According to sources in Dhaka, on Monday morning, General Zaman had conveyed to the divisional commanders not to fire on the protesting students, even though the prime minister had issued instructions to the Army to thwart the march to her office.
Once it was clear that the Bangladesh Armed Forces were unlikely to come to her rescue, the game was over for Sheikh Hasina.
Although no one knows how things might unfold after Sheikh Hasina’s exit, since early Monday morning, there was talk of the Army installing an interim government consisting of civil society leaders and technocrats after her resignation. This has now been confirmed by General Zaman in his address to the nation, and that an interim government will be formed today.

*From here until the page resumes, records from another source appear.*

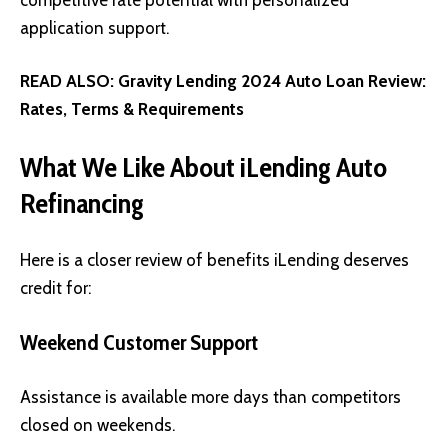
application support.
READ ALSO:
Gravity Lending 2024 Auto Loan Review:
Rates, Terms & Requirements
What We Like About iLending Auto
Refinancing
Here is a closer review of benefits iLending deserves
credit for:
Weekend Customer Support
Assistance is available more days than competitors
closed on weekends.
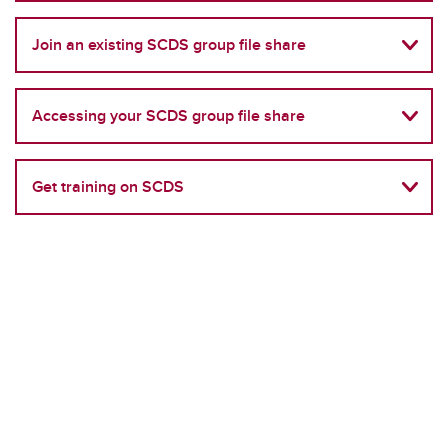
Join an existing SCDS group file share
Accessing your SCDS group file share
Get training on SCDS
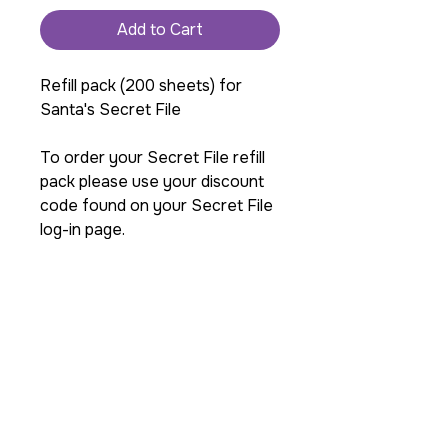
Add to Cart
Refill pack (200 sheets) for
Santa's Secret File
To order your Secret File refill
pack please use your discount
code found on your Secret File
log-in page.
If you need to order more
than one pack or are in the
USA please contact us
before ordering so we can
get you the best shipping
cost. info@razamatazz-
magic.com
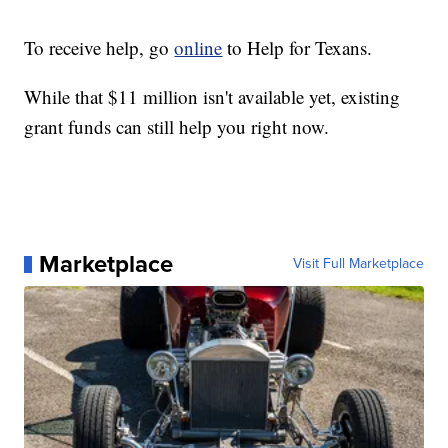
To receive help, go
online
to Help for Texans.
While that $11 million isn't available yet, existing
grant funds can still help you right now.
Marketplace
Visit Full Marketplace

There was also speculation about who might lead it. Two names doing the rounds included that of General (Retired) Iqbal Karim Bhuiyan or Nobel Laureate Dr Mohammad Yunus.
However, leaders of the Bangladesh Nationalist Party (BNP) that this correspondent spoke to were categorical that they would not accept General (Retd) Bhuiyan, one of them describing him as a “dodgy character” who had “connived” with the Awami League to rig the 2014 general election when he was the army chief. Dr Yunus at 84 years old, they thought, was too old for the job.
Even if Hasina did not realise that her days were numbered, several of her partymen proved much better than her at reading the tea leaves. By 3 August, unconfirmed reports claimed that at least two dozen former Awami League ministers had fled the country with their families. Many of them are believed to have left Bangladesh between 14 and 17 July, and gone off to countries including the US, the UK, Canada, Singapore, Australia, India, Thailand, China, and Dubai.
Those who fled during the weekend include the Mayor of Dhaka South, Sheikh Fazle Noor Taposh, who left Dhaka who left for Singapore on 2 August. Taposh was considered virtually a member of the ruling Sheikh Mujib family as his father was Sheikh Fazlul Haque Moni, one of the key organisers of the Liberation War and commander of the Mujib Bahini. The Awami League MP from Narayanganj is also rumoured to have fled the country.
It remains to be seen how the public views the flight of Sheikh Hasina and the possible role of the army in facilitating it. The protestors wanted her arrested and tried. Her being flown out in an army helicopter may not go very well with the public – and there might be some blowback on the army chief.
As for India, it finds itself on the wrong side of public opinion in Bangladesh. If Hasina takes shelter in India, that will have disastrous consequences for its image in Bangladesh. However, the speculation is that she may be en route to a third country.
India is already deeply unpopular in Bangladesh because of its perceived unconditional support for Sheikh Hasina and her manipulation of the democratic process for the last 15 years. India has also virtually closed any meaningful dialogue with the main Opposition, the BNP.
There are also reports that a senior retired intelligence officer was clandestinely sent to Dhaka to advise the Hasina government on how to handle the student protestors. This officer reportedly had a meeting with Hasina as well as the three service chiefs and security agency chiefs on 21 July at Gano Bhaban.
How India deals with suddenly finding itself on the wrong side of history, however, remains to be seen.